Se há dois compositores de música de concerto que não morrem nunca são Wagner e Stravinsky. Um deixou o mundo em 1883, depois de uma crise de ciúme familiar. O outro, doente e bem sucedido, se foi em 1971. Wagner compôs óperas longuíssimas que alguns assistem como se fossem culto esotérico. Stravinsky fez de tudo - óperas, balés, concertos, sonatas, um arranjo do Parabéns a Você e outro do hino nacional norte-americano que o colocou na cadeia.
Não deve ser coincidência que os dois foram os primeiros a cuidar do marketing pessoal sem cansar nunca, fazendo com que suas personalidades fossem maiores do que a vida e garantindo que a música fosse conservada como tinha sido pensada, Wagner construiu um teatro só para a suas óperas, um teatro que D. Pedro II queria que fosse no Brasil, mas que foi erguido lá mesmo na Baviera.
Stravinsky, pai do modernismo, foi construindo sua biografia com a ajuda do americano Robert Craft, que registrou para a posteridade as palavras do mestre e, que quando faltaram palavras, as inventou assim mesmo como se fossem autênticas. Aliás, Craft se foi há poucos dias e, com ele, se foi a última testemunha do processo criativo de Stravinsky, suas manias, seus prontuários médicos.
Stravinsky fez ainda mais: cuidou de gravar ele mesmo as suas obras, fornecendo a régua para interpretações futuras, protegendo-as de estapafúrdios inevitáveis.

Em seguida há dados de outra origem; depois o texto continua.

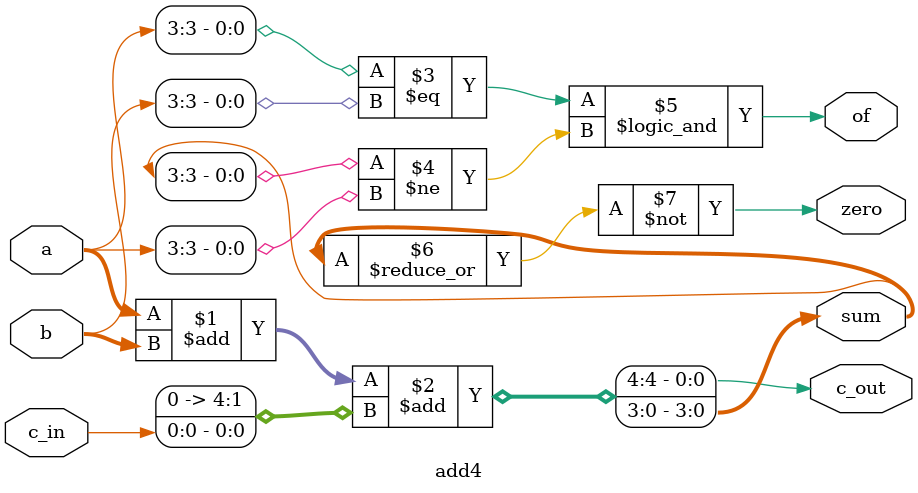
<source format=v>
module add4 (
    input [3:0] a,
    input [3:0] b,
    input       c_in,

    output [3:0] sum,
    output      zero,
    output      c_out,
    output      of
);

    assign { c_out, sum } = a + b + {3'b000, c_in};
    assign of = (a[3] == b[3]) && (sum[3] != a[3]);
    assign zero = ~(| sum);

endmodule

</source>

E por que esse tema agora? É que a obra toda de Stravinsky acaba de ser relançada em CD. Como mídia, os CDs estão superados; mas não como objeto de desejo. Os CDs reúnem as próprias leituras de Stravinsky para sua música, desde as gravações mais rudimentares até as de tecnologia mais avançada, com reproduções minúsculas das capas originais. São 56 (!) CDs numa caixa de dimensões wagnerianas, com um estudo teórico inédito de Richard Taruskin, musicólogo nova iorquino que, além de apaixonado pela doçaria brasileira, contextualiza Stravinsky como ninguém. O Natal se aproxima, a crise se aprofunda, mas fica a dica: Stravinsky em 56 CDs.